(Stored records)
::::::::

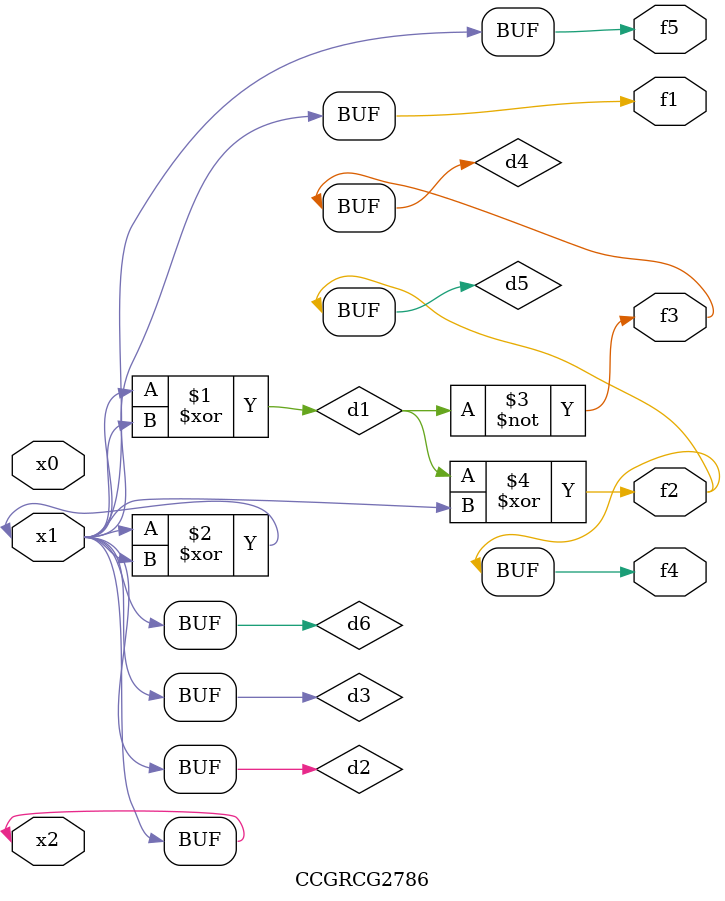
<source format=v>
module CCGRCG2786(
	input x0, x1, x2,
	output f1, f2, f3, f4, f5
);

	wire d1, d2, d3, d4, d5, d6;

	xor (d1, x1, x2);
	buf (d2, x1, x2);
	xor (d3, x1, x2);
	nor (d4, d1);
	xor (d5, d1, d2);
	buf (d6, d2, d3);
	assign f1 = d6;
	assign f2 = d5;
	assign f3 = d4;
	assign f4 = d5;
	assign f5 = d6;
endmodule

</source>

::::::::

▶ **Task directions**
Lines in the data that include the word "assign" should all be copied.

▶ **Response**
	assign f1 = d6;
	assign f2 = d5;
	assign f3 = d4;
	assign f4 = d5;
	assign f5 = d6;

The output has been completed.